Let’s start with a scenario: You wake up in the morning, ready to start your day with a nice hot shower. You turn your water on, waiting for it to warm up. Five minutes later, it’s still cold. You check your water heater. It’s leaking. Now you can’t have that hot shower, and neither can your spouse or kids. Great way to start off the day.
You’re stressed, frustrated, and overwhelmed. This is just one more thing to add to your plate. You get on Google and look up a few plumbing companies and start calling around, hoping— anticipating— that someone can take care of you and your family &helip; today.
Someone answers the phone. S/he is nice and pleasant as they greet you. You ask, “How much is it going to be to fix my water heater? Can you come out today?”
The CSR responds “It’s X dollars for us to come out. Then our technician will tell you an upfront price for how much it is going to be to repair. What is your address?”
You sit there, considering if you should call around or just go with it. You didn’t really feel cared about. You felt like you were being processed. They just answered the phone to take your money and get your address. You don’t feel special or at all like a valued customer. And you don’t want to pay X dollars just for someone to come out to your home and tell you what you already know — it is broken.
This scenario happens all day, every day. This is customer service. Someone answers the phone, responds to all your questions, and asks for your address. It is a Q&A session. It is not a conversation. Sure the CSR can be pleasant and nice, but that isn’t enough anymore. Not if you want to stand out from your competition.
Customer service is reactive. It is a title or position. More time is taken telling others about company routine and policy and taking information rather than the giving of time. Customer service reps should be asking questions, showing compassion, getting customers to talk about themselves, their needs, and how they are feeling. That is the difference between providing customer service versus a customer experience.
By developing the skills to be proactive, we will be able to make a deeper, lasting impression on our customers. Take the initiative of being the one to ask questions. Give a little bit of your time and make a connection with them. When they call in and ask, “How much is it going to be to fix my water heater? Can you come out today?” Our proactive response should be:
“Yes! I can certainly help you out with that today. What is your name?”
“When did your water heater stop working? Has this ever happened before? Is it gas or electric? How old is it? Do you have kids or elderly folks in the home?”
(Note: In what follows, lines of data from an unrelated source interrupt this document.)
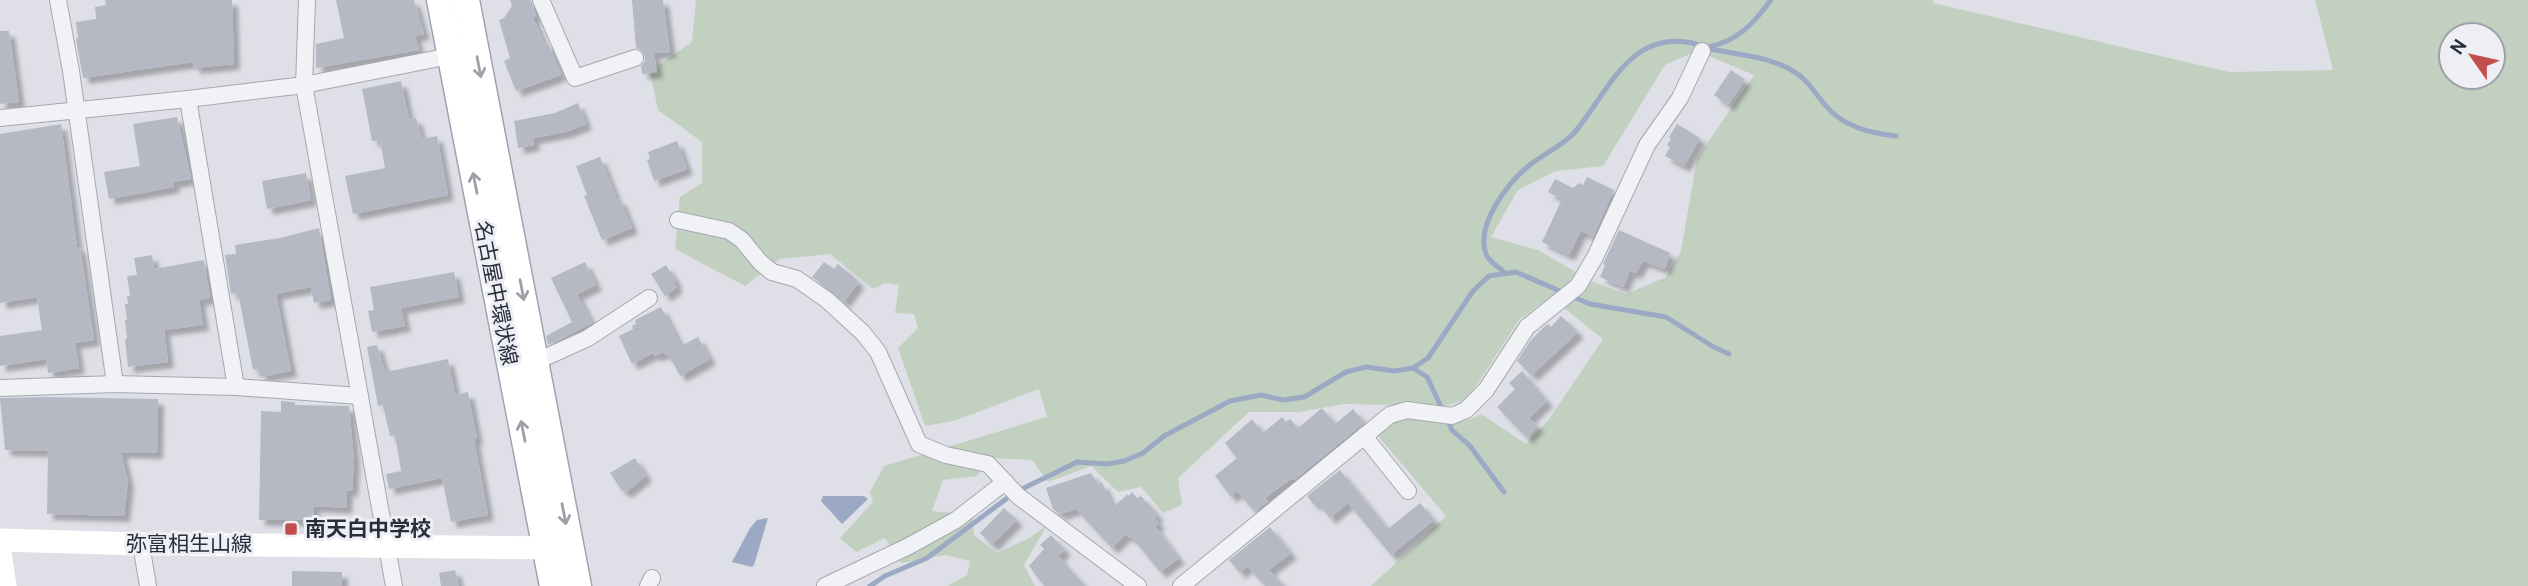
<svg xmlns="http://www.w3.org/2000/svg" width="2528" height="586" font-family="Cabin,'Noto Sans JP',sans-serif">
<defs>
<filter id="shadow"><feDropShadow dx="6" dy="6" stdDeviation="2" flood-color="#0004"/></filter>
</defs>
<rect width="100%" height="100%" fill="#dfe0e7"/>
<!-- green -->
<path fill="#c2d0c0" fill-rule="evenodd" d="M696,0H1933V3L2229,72L2333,70L2315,0H2528V586H1371L1446,516L1378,436C1383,431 1389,425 1395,422C1421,410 1449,434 1481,414L1526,444L1549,419L1603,339L1564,308L1581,295L1591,281L1626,294L1666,277L1681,251L1697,158L1754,75L1697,51L1665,65L1603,166L1556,171L1518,190L1491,237L1538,250L1576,272L1570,282L1519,320L1471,394L1463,401L1445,406L1344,404L1299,412H1249L1178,478L1182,505L1163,513L1141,487L1118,492L1091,466L1048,482L1032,460L992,458L977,476L943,480L932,511L973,515L974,535L997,553L1031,537L1047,525L1024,565L1035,586H948L967,575L970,561L946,555L901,563L885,538L856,552L840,538L873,502L870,492L884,466L1047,417L1039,389L954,421L925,426L898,348L918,328L914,314L895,313L899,285L885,283L873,289L830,254L780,259L745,286L675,249L680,197L702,183V142L658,110L650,71L692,42ZM2451,35H2493V77H2451Z"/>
<!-- water -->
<g fill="#9ca9c4">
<path d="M823,496H864L868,499L842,524L821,501Z"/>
<path d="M768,518L754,565L752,567L732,562L750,528L757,520Z"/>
</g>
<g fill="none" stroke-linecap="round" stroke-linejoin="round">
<!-- stream -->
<g stroke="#9ca9c4" stroke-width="5">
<path d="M1709,47C1739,40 1753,24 1771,0"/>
<path d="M1504,272C1499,267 1488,261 1486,254C1475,224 1509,181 1531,164C1545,153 1562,146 1574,133C1606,96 1627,34 1686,42C1693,42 1700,46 1706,48C1736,55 1766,55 1793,71C1807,79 1815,93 1825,105C1843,127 1870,133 1896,136"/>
<path d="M1413,368L1427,377L1452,430L1470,446L1504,492"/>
<path d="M1020,490L1077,462L1107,464L1124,461L1143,453L1164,436L1230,401L1261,395L1283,400L1304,397L1346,372L1366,367L1395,371L1413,368L1428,358L1473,291L1489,276L1516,272L1590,304L1666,317L1712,346L1729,354"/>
<path d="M870,586L885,576L927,558L1006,499"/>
</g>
</g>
<!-- building -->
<g fill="#b6b9c3" filter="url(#shadow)">
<path d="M105,0H232L234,64L194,68L193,62L83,78L76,39L78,38L76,22L96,19L95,7L106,5Z"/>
<path d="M336,0H414L424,34L415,36L419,50L316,68V44L344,38Z"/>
<path d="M510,0H531L536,16L533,17L544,44L548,43L561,75L516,91L504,61L510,58L499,20L504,18L512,6Z"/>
<path d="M632,0H663L670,52L654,53L657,72L642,74L641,66L645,61V55L641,50L636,48Z"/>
<path d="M0,31H9L19,102L0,104Z"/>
<path d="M1731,70L1745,80L1728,105L1714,95Z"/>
<path d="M401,81L409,119L416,118L422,139L437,136L448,195L353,214L345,176L385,168L380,140L372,141L362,89Z"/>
<path d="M578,103L586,124L566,132L533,138L534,145L518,148L514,121L555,113Z"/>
<path d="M177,117L191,179L173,182L174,187L109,199L104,172L140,166L133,124Z"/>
<path d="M61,124L77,248L80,247L94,340L75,343L79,368L48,373L46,359L0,366V336L42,330L37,297L0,303V134Z"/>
<path d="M1677,124L1700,138L1684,166L1665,156L1670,147L1667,145L1671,139L1669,137Z"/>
<path d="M677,141L687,169L654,181L647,160L650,159L648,152Z"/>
<path d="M600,157L617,200L620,199L632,228L602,240L584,196L587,195L576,166Z"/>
<path d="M306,173L311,200L267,209L262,181Z"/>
<path d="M1587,177L1614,190L1593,237L1581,231L1569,255L1542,242L1562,199L1548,192L1555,179L1573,188L1579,183L1583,185Z"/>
<path d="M319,228L331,300L314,303L311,287L276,294L291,371L260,377L259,369L253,370L238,293L231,294L225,255L236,254L235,245L280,238Z"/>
<path d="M1619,230L1670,253L1665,269L1643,261L1636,273L1630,271L1623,287L1600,277L1605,265L1603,264Z"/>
<path d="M152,255L154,269L204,260L210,298L199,300L203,325L164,330L168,362L128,367L125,339H127L125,320H127L125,304H128L127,296H130L127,276L137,275L134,258Z"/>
<path d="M585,262L596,285L577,294L592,323L548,345L546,336L572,322L551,278Z"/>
<path d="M824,262L834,269L838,264L857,280L858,283L844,302L812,277Z"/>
<path d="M666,265L676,281L674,283L677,287L665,296L651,274Z"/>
<path d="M454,272L459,297L401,308L405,326L372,332L368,311L374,310L370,287Z"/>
<path d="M661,307L681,346L698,337L710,359L680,376L669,355L666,356L664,352L655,356L653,353L632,364L619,336L633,329L632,326L636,324L635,320Z"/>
<path d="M1561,316L1578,332L1532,375L1517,361L1530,341L1545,326L1548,324L1551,327Z"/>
<path d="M377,345L385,372L448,359L455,395L468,392L477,439H474L488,515L451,522L442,478L389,489L386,474L401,471L395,435L390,436L383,405L378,406L367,347Z"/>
<path d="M1522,371L1547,401L1529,418L1538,426L1527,438L1497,407L1515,389L1509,383Z"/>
<path d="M47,397L158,399L157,453L121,452L128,482L124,516L47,514L48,451L5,450L0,398Z"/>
<path d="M281,401L295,402V405L349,406L354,461L352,491L347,490L346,508L314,506V520H259L261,411L281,412Z"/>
<path d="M1322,408L1335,424L1353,409L1364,423L1294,480L1292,478L1265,498L1268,501L1255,512L1237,491L1231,497L1215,476L1237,458L1225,443L1252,419L1263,433L1282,417L1286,422L1290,419L1298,428Z"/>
<path d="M635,458L646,476L626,492L624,490L622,491L610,473Z"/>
<path d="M1340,470L1388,529L1420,503L1434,520L1391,555L1348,503L1330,518L1317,502L1314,505L1307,496Z"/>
<path d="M1091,473L1098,484L1102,483L1113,507L1128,494L1129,496L1132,492L1137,498L1141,496L1158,515L1154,517L1159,523L1155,526L1179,558L1160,572L1132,537L1130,538L1126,534L1112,548L1076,509L1060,514L1053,509L1046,488Z"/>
<path d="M1004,508L1017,520L992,545L980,533Z"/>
<path d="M1270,527L1291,553L1269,570L1284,586H1265L1247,566L1240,573L1229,560Z"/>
<path d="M1051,535L1065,550L1058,556L1085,586H1044L1029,566L1044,549L1040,545Z"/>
<path d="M455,570L459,586H441L439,573Z"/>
<path d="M292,571L342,572V586H292Z"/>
</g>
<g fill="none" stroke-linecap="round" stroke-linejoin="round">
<defs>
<g id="street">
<path d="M58,0L71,71L115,384"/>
<path d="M541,0L575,78L635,58"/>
<path d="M188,99L236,387"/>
<path d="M0,118L188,99L304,85L307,0"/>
<path d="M678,220L729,231L742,240L760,262L772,272L797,279L827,300L863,333L878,352L919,444L946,455L988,464L1005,482"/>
<path d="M535,362L588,338L649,298"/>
<path d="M0,388L115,384L236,387L360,396"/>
<path d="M1364,436L1408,491"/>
<path d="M141,544L148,586"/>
<path d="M394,586L304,85L450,56"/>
<path d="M648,586L652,578"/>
<path d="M825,586L909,546L956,520L1005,482L1018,496L1138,586"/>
<path d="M1181,586L1390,415L1407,410L1452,416L1466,410L1486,390L1527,327L1578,286L1595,257L1647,145L1680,98L1702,51"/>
</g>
<g id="primary">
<path d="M440,0L553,586"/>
<path d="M466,0L578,586"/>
</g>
</defs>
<!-- street casing -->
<use href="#street" stroke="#a5a7b0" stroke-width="18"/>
<!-- primary casing -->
<use href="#primary" stroke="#9fa3b1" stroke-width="29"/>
<!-- street -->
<use href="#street" stroke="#f1f2f5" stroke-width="16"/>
<!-- secondary -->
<g stroke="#fff" stroke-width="23">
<path d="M0,540L141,544L564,548"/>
<path d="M0,552L5,586"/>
</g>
<!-- primary -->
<use href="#primary" stroke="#fff" stroke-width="26"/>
</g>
<!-- one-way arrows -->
<defs><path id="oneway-shaft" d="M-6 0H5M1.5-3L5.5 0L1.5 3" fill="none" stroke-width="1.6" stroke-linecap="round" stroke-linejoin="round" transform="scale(1.75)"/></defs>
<g stroke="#9fa0a7">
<use href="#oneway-shaft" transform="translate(479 67) rotate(79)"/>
<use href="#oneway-shaft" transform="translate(475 183) rotate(-101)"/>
<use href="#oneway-shaft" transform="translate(522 290) rotate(79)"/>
<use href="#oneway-shaft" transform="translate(523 431) rotate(-101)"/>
<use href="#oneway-shaft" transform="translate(564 514) rotate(79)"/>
</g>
<!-- markers -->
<rect fill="#c24f4e" stroke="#eeeff4" stroke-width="2.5" x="284" y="522" width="14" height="14" rx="3.5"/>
<g text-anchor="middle" stroke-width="6" stroke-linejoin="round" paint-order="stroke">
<!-- street labels -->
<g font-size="21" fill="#292d3c" stroke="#eeeff4">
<text transform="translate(496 293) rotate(79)" y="7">名古屋中環状線</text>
<text x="189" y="551">弥富相生山線</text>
</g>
<!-- poi labels -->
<g font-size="21" font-weight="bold" fill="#292d3c" stroke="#eeeff4" text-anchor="start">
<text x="305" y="536">南天白中学校</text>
</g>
</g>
<!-- north arrow -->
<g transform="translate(2472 56) rotate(304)"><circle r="33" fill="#eeeff4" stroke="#9fa1aa" stroke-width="2"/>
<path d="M0-5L12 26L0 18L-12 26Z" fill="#c24f4e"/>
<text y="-10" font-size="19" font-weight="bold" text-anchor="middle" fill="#292d3c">N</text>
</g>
</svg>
“Oh no! That is no fun! I know cold showers can be miserable! I’m so glad you called today. I am going to take care of you. What does your schedule look like? When can we come out?”
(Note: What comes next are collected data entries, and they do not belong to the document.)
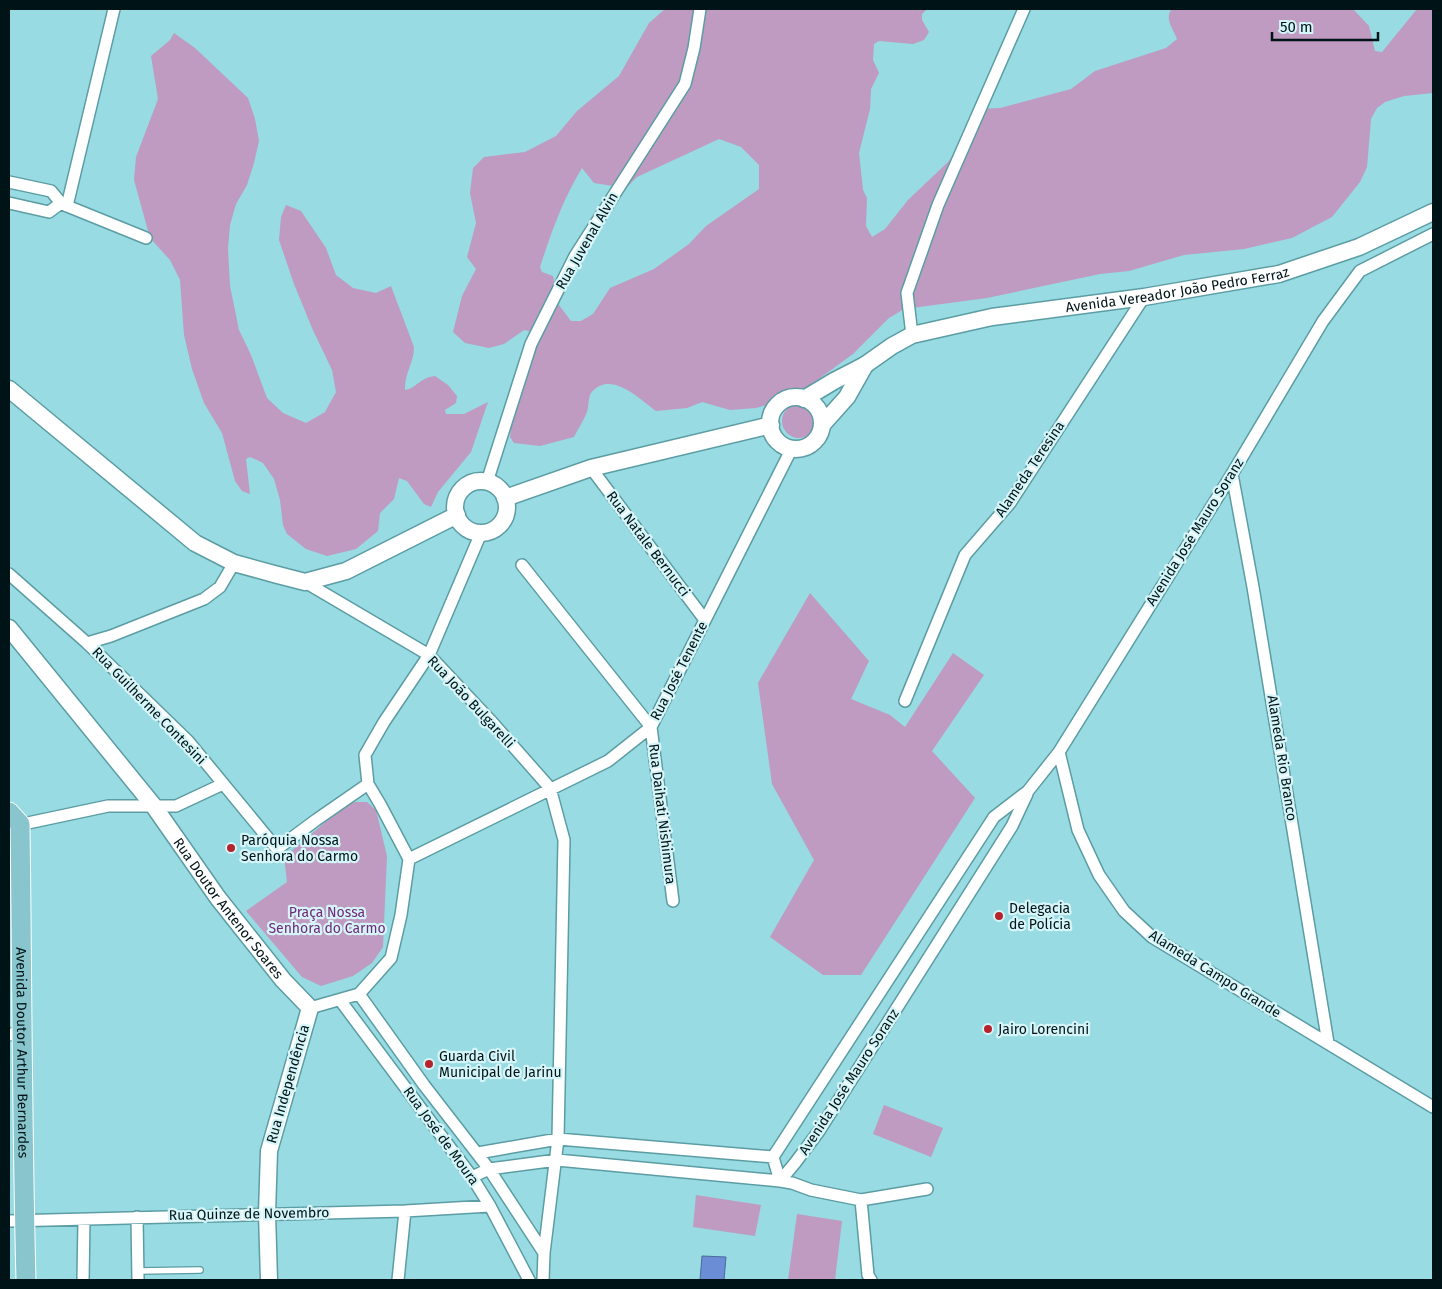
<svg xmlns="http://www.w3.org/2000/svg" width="1442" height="1289" viewBox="0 0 1442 1289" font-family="'Fira Sans',sans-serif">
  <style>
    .green { fill: #bf9ac1; fill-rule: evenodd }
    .water { fill: #6b8dd6; stroke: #4b699d }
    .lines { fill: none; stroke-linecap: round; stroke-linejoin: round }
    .lane-casing { stroke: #5c9da4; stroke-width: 8 }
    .street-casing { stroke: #5c9da4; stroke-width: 14 }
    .secondary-casing { stroke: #5c9da4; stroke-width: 19 }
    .primary-casing { stroke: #fff; stroke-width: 21 }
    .lane { stroke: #fff; stroke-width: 5.5 }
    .street { stroke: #fff; stroke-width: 11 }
    .secondary { stroke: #fff; stroke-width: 16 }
    .primary { stroke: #89c5cc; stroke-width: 19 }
    .poi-dot { fill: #b5242a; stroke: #d5f5f9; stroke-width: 2 }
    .labels { text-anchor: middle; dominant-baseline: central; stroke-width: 4.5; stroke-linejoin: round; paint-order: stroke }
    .street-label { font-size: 14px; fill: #001417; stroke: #d5f5f9 }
    .poi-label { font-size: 14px; fill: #001417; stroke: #d5f5f9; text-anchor: start }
    .park-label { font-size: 14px; fill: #722878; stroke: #d5f5f9 }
  </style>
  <rect width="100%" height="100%" fill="#98dbe2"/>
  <path class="green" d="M665,9H927L922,14V20L929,32L924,40L913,44L879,41L874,44L873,60L879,73L871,89L870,109L859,153L863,190L867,198L866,226L872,237L885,229L908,200L948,162L963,141L975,109L1000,108L1071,89L1095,71L1166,48L1177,39C1173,29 1164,18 1172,9H1353L1369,26L1375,51L1382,52L1417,9H1433V93L1404,96L1385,102L1377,108L1371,119L1367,167L1360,182L1332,217L1292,238L1244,249L1184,255L1129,271L1100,274L987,298L904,309L889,318L853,354L809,386L780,401L756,408L730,410L702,402L687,408L656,411C640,399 610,369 591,393C588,398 589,406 587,412C584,420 578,429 574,437L540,446L514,443L510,437L514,404L531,344L529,331L524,330L504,344L489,348L465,343L453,332L462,296L476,269L467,257L476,223L470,193L473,168L484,157L525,152L556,136L577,111L619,76L649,23ZM719,139L741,147L759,165V189L706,226L689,244L654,269L610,288L593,314L581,321H571L559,305L553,276L542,272L540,267C551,233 563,199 582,168L594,183L626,188L637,177Z
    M174,33L195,48L248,98L255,119L259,141L254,163L247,185L236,204L230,225L228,248L230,286L239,330L251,355L267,398L283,413L306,423L325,412L336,392L332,370L312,328L294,284L279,240L281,217L286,205L301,211L326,248L336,275L353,288L376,293L391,286L414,347C414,363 404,374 405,390C417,388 419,378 435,376L448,385L457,396L456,403L445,410L446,414H464L488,402L471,452L438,492L431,507L424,504L407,481L399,478L394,499L380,513L378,531L356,549L327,556L306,549L287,534L283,525L280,500L274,479L263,463L250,457L246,459L250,494L242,491L235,481L222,433L204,403L192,369L184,335L180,280L170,260L150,238L134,180L136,157L158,99L151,56L170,40Z
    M782 421a17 17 0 1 1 34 0a17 17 0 1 1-34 0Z
    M810,593L869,661L851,699L890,715L905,727L953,653L984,675L932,751L975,798L861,975H823L770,937L814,860L772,784L758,683Z
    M355,802H367L376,810L387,856L383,947L372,963L353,976L321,986L302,977L246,911L287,882L284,857L342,808Z
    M884,1105L943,1128L931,1157L873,1134Z
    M696,1195L761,1205L755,1236L693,1227Z
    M797,1214L842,1221L835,1280H788Z"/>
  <path class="water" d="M702,1256L726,1257L724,1280H700Z"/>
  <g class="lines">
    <defs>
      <path id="lane" d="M139,1271L200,1270"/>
      <path id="street" d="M9,182L51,191L61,203L67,206L114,9
        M9,203L49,212L61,203
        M67,206L146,238
        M912,335L907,293L938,205L1024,9
        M591,468L705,620
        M1232,474L1253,587L1328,1043
        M487,482L531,344L575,256L685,84L694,48L700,9
        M522,565L651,727L673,901
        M9,574L87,643L188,741L277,849L316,820L368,784L380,804L409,859L401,915L391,958L359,994L310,1008
        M305,582L429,655L490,720L550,788L564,840L558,1139L544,1253L543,1280
        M87,643L111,636L204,599L220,587L234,563
        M905,701L965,555L1010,503L1144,297
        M1059,752L1078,830L1099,875L1124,911L1152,937L1433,1107
        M368,784L365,755L384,722L429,655L481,533
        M9,827L108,806H176L223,784
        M409,859L608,761L651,727L792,448
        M359,994L424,1085L489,1169L544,1253
        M340,1000L472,1177L490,1206L529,1280
        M9,1035L23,1030
        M478,1153L558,1139L773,1157L994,817L1028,791L1059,752L1232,474L1323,321L1360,271L1433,234
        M773,1157L780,1181L792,1183L811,1190L861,1200L927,1189
        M472,1177L489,1169L557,1160L780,1181L795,1163L819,1131L1012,826L1027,794
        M861,1200L868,1275L871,1280
        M137,1217L138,1280
        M9,1221L405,1211L490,1206
        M83,1280L84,1220
        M398,1280L405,1211"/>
      <g id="secondary">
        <path d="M9,389L195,543L234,563L274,574L305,582L346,571L457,515"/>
        <circle cx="796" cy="423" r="26"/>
        <path id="s1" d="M804,399L834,381L865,365L892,346L912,335L992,317L1144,297L1279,274L1359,247L1433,212"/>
        <path d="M822,425L847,397L865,365"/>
        <circle cx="481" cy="507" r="26"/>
        <path d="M505,498L591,468L771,425"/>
        <path id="s2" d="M9,628L153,805L218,898L283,980L310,1008L269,1151L267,1213L269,1280"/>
      </g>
      <g id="primary">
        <path id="s3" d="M9,812L20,824C22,976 22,1128 26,1280"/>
      </g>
    </defs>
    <use href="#lane" class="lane-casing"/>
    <use href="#street" class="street-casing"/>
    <use href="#secondary" class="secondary-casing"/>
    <use href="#primary" class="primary-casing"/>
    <use href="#lane" class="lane"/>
    <use href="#street" class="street"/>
    <use href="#secondary" class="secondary"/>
    <use href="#primary" class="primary"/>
  </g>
  <g class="poi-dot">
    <circle cx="231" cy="848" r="5"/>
    <circle cx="999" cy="916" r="5"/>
    <circle cx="988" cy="1029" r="5"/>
    <circle cx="429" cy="1064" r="5"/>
  </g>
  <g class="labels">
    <g class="street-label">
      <text transform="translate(587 241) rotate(-60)">Rua Juvenal Alvin</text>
      <text stroke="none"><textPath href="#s1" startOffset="395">Avenida Vereador João Pedro Ferraz</textPath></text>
      <text transform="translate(1030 469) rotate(-56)">Alameda Teresina</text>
      <text transform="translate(1195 532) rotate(-58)">Avenida José Mauro Soranz</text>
      <text transform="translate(648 544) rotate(53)">Rua Natale Bernucci</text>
      <text transform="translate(679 671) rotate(-63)">Rua José Tenente</text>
      <text transform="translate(471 702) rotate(47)">Rua João Bulgarelli</text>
      <text transform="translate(149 706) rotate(46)">Rua Guilherme Contesini</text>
      <text transform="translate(1282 758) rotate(81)">Alameda Rio Branco</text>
      <text transform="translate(662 814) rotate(83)">Rua Daihati Nishimura</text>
      <text stroke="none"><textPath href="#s2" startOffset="356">Rua Doutor Antenor Soares</textPath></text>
      <text transform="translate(1215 974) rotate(32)">Alameda Campo Grande</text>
      <text stroke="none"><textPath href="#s3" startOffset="245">Avenida Doutor Arthur Bernardes</textPath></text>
      <text transform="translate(849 1082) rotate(-57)">Avenida José Mauro Soranz</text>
      <text transform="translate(288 1084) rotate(-74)">Rua Independência</text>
      <text transform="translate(441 1136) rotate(54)">Rua José de Moura</text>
      <text transform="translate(249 1214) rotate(-1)">Rua Quinze de Novembro</text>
    </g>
    <g class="poi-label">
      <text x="241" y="840">Paróquia Nossa<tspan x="241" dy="16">Senhora do Carmo</tspan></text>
      <text x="1009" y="908">Delegacia<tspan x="1009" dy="16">de Polícia</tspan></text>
      <text x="998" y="1029">Jairo Lorencini</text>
      <text x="439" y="1056">Guarda Civil<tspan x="439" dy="16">Municipal de Jarinu</tspan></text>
    </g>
    <g class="park-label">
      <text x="327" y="912">Praça Nossa<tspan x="327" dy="16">Senhora do Carmo</tspan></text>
    </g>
  </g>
  <rect width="1442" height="1289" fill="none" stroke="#001417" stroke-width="20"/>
  <path d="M1272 32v8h106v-8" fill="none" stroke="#001417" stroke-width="2.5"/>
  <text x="1280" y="32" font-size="15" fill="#001417" stroke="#d5f5f9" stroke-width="4" paint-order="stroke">50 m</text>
</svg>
It all comes down to how we make people feel. If they feel good, they will do business with us. As we learn to be proactive in our conversations and validate customers in their emotions, we will begin to notice that we get more done in less time because people LIKE us, and our conversations will become easier. Customers have an emotional need to be understood. Talk to them about their needs before you talk to them about their address. If we do this, we will be providing experiences, not just answering phones and taking information.
Look for ways that you can take more initiative, be more observant, and give of your time to your customers. Let’s not be just another company that answers a phone. Let’s strive to make connections with those we work with in a new and fresh way and provide better experiences.